Things went well enough that when he later needed artwork for the actual game, he asked if I was interested. This time, he offered to pay me.
And that is how, decades after sitting at a TRS-80 typing commands into Adventureland, I got to work with one of the people who made me want to create games in the first place.
The original game was about trying to find your way home.
In a strange way, getting to work on Adventureland XL felt like I had.
The first time I met David Copperfield, the room was filled with stage smoke.
Of course it was.
David Copperfield: Behind the Curtain
Growing up, David Copperfield was one of my heroes.
I never missed his television specials. Once my family had a VHS recorder, I recorded them and watched them over and over again, trying to figure out how he made the impossible look so effortless.
I even dabbled in magic myself for a while, mostly for fun. But for me, the real magic was never just the trick. It was the storytelling. The music. The lighting. The way he could make a giant illusion feel personal and emotional.
A few years before I started working with him, Danie and I saw his show live in Fort Worth. At that point, it was the only time I had ever seen him perform in person.
The show was incredible.
I had no idea that, just a couple of years later, I would be working for him.
The first time I met David was backstage at the Martin Beck Theatre on Broadway. The Martin Beck had its own magic history. Martin Beck had managed Houdini, and Houdini had performed there. HOUDINI!
So naturally, because the universe apparently enjoys theatrical staging, I met David in the Martin Beck greenroom, above the stage that was half-filled with smoke drifting up from the show that had just finished below.
He walked in wearing his black flying sweater and jeans, calmly held out his hand, and said, “Hi, I’m David.”
I was almost shaking.
I said, “Yeah, I know.”
Smooth.
For the next few years, I created and maintained David’s official website, ran the online community back when websites had message boards, designed the logo for his fan club, Magic Central, and helped with other design and web projects connected to his world.
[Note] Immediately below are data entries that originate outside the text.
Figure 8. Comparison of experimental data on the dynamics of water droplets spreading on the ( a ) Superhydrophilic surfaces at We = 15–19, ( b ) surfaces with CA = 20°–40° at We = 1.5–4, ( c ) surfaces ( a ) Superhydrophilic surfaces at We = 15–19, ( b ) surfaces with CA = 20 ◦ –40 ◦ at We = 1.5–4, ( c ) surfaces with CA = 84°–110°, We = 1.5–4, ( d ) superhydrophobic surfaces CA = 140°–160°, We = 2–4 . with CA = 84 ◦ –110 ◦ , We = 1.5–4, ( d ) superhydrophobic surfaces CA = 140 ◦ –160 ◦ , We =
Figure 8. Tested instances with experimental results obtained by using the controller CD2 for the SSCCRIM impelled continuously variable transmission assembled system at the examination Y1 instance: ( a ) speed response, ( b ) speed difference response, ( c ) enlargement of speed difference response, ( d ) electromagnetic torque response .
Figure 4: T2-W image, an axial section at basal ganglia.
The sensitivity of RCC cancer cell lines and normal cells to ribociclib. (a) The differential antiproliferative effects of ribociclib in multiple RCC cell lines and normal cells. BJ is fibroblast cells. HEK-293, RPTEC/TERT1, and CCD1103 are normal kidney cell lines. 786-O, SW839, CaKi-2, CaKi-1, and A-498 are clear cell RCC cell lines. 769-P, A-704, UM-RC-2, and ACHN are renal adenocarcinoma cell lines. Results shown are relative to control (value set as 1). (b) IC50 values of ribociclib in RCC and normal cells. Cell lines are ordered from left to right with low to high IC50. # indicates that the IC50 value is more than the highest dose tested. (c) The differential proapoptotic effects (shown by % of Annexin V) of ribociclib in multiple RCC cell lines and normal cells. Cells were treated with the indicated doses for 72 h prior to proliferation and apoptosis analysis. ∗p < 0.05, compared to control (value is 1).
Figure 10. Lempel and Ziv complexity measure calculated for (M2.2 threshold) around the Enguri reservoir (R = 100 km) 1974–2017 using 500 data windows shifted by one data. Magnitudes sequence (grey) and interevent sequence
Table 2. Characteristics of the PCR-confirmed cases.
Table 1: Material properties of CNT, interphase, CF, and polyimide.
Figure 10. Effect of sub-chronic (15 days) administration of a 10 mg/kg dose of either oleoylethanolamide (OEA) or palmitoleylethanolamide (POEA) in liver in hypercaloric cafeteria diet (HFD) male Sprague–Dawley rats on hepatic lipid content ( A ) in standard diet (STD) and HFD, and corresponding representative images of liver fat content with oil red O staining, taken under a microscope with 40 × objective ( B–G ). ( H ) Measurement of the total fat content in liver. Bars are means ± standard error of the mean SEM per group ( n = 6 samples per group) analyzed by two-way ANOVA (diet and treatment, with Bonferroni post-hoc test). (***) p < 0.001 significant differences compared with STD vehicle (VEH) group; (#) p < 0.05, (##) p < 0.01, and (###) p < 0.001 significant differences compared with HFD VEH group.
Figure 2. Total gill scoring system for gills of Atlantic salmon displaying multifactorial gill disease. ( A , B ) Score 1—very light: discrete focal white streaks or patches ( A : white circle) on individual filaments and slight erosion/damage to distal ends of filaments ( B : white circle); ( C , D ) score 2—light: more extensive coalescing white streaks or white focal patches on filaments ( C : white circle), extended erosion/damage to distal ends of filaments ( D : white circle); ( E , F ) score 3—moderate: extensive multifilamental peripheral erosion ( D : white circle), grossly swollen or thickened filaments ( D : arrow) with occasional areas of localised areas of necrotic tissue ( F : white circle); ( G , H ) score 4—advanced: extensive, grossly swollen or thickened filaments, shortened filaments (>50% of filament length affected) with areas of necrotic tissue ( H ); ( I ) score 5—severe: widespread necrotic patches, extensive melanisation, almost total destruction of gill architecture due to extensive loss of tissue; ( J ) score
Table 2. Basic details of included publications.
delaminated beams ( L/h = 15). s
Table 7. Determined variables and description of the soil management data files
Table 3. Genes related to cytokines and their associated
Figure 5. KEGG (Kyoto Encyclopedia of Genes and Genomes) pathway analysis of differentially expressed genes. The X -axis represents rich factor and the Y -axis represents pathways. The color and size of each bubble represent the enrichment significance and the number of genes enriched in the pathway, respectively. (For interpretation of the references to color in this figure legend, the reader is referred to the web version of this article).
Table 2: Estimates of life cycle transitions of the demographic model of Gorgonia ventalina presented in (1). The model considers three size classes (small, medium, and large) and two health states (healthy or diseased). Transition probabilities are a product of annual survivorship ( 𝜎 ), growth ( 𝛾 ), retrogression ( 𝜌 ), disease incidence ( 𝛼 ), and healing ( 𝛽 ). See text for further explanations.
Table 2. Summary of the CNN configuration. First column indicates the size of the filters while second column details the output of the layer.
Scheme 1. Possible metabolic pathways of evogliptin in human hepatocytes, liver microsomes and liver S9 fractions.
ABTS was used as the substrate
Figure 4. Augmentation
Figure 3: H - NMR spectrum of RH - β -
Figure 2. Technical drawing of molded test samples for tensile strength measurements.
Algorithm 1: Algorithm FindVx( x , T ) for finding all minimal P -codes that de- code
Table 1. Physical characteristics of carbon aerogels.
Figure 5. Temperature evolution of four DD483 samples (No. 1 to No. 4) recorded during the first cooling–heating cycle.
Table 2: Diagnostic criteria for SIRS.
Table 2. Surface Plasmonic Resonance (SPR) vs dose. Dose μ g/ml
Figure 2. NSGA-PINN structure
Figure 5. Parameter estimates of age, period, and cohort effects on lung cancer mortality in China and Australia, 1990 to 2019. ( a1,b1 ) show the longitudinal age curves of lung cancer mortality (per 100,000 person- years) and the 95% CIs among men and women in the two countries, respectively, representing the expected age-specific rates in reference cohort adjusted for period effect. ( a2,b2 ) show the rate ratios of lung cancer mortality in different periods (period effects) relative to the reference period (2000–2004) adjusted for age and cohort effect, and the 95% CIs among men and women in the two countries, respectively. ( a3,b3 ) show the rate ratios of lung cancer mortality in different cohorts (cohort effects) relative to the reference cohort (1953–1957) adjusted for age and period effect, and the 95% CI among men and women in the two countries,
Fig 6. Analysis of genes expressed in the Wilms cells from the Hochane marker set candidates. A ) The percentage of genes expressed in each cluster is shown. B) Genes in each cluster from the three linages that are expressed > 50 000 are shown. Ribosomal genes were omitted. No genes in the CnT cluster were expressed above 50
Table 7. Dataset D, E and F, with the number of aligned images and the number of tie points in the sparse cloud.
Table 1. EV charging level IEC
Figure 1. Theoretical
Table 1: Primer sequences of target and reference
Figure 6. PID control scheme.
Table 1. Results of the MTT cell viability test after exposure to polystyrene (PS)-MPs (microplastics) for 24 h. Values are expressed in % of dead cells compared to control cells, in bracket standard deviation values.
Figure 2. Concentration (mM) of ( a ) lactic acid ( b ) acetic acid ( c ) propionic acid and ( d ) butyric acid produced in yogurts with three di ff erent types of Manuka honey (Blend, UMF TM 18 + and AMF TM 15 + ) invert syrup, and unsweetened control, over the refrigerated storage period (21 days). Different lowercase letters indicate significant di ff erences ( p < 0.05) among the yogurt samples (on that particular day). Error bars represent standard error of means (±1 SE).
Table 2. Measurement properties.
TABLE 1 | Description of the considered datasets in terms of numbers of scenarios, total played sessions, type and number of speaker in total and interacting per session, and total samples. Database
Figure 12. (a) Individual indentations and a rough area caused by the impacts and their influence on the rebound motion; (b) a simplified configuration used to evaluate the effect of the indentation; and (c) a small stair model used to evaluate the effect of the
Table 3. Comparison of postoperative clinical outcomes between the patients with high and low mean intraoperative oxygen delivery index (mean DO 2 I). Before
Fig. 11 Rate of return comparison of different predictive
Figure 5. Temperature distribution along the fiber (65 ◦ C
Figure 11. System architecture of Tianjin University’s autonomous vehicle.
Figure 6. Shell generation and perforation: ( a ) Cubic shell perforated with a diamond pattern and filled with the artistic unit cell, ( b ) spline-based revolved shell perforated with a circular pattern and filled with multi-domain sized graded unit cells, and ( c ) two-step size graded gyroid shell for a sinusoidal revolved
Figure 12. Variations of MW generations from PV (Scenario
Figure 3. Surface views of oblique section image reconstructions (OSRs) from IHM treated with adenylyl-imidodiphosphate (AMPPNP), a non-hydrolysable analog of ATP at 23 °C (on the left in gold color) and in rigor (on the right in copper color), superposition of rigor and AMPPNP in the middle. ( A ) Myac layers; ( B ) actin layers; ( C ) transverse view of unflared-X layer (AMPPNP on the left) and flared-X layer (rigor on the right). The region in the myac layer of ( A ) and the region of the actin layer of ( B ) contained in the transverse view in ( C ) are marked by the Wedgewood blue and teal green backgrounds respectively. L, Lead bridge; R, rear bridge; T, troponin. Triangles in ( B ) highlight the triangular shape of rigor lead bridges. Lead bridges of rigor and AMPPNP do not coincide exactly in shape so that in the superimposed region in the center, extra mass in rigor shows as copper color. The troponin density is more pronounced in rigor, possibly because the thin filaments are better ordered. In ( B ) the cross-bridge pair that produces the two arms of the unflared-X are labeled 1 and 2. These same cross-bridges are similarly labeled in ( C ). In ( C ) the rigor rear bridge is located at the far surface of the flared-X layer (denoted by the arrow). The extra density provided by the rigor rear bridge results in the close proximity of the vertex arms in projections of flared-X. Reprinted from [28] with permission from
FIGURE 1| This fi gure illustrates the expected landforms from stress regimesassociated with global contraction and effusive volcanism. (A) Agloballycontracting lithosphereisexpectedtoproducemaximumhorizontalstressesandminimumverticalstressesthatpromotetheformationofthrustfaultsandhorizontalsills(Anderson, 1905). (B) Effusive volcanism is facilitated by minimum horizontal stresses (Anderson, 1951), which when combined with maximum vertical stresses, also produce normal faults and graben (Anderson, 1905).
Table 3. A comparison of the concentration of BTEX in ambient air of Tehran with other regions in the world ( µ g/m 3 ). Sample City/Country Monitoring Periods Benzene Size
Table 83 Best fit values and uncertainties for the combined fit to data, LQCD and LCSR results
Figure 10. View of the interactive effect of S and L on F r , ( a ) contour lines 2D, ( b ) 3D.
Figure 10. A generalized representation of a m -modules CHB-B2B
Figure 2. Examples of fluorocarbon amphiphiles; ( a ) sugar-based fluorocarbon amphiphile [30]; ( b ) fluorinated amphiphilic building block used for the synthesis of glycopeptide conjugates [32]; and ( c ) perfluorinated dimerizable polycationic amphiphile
One of the most surreal projects was photographing his secret magic warehouse in Nevada and turning it into an online 360-degree virtual tour.
That place was unbelievable.
It was filled with pieces of magic history, strange artifacts, legendary props, and objects with stories attached to them. Some of David’s own crew reportedly did not like going into the museum alone because there were rumors it was haunted.
Honestly, after seeing some of what was inside, I understood the concern.
I saw things there I will never forget, including objects connected to some of the most famous and haunting stories in magic history. It felt less like a warehouse and more like standing inside the hidden archive of wonder, danger, obsession, invention, and showmanship.
And somehow, my job was to help bring a small piece of that world online.
There were other surreal moments too.
The ToddWorld Logo and Questionable Decisions
One night, we were backstage after a show, just talking, and David noticed the logo for my own ToddWorld site. The little labortory/observatory. He said he could use it for a project he was working on.
And I said... no.
To David Copperfield.
About a logo.
Looking back, I am still not entirely sure what was wrong with me.
But that logo was mine. It represented this weird little creative universe I had been building, and even standing next to one of my childhood heroes, I knew I wanted to keep that piece of ToddWorld for myself.
The Real Magic
Working with David was one of those chapters that still feels slightly unreal, one might say "magical". I got to see behind the curtain, but it did not make the magic smaller. If anything, it made it stronger.
Because the most impossible part was not the stage smoke, the secret warehouse, or the illusions hiding behind the curtain.
It was the distance between the kid endlessly watching those specials on VHS and the adult standing backstage in a Broadway theater.
Somehow, that distance disappeared.
And for a brief moment, somehow, I was part of the story.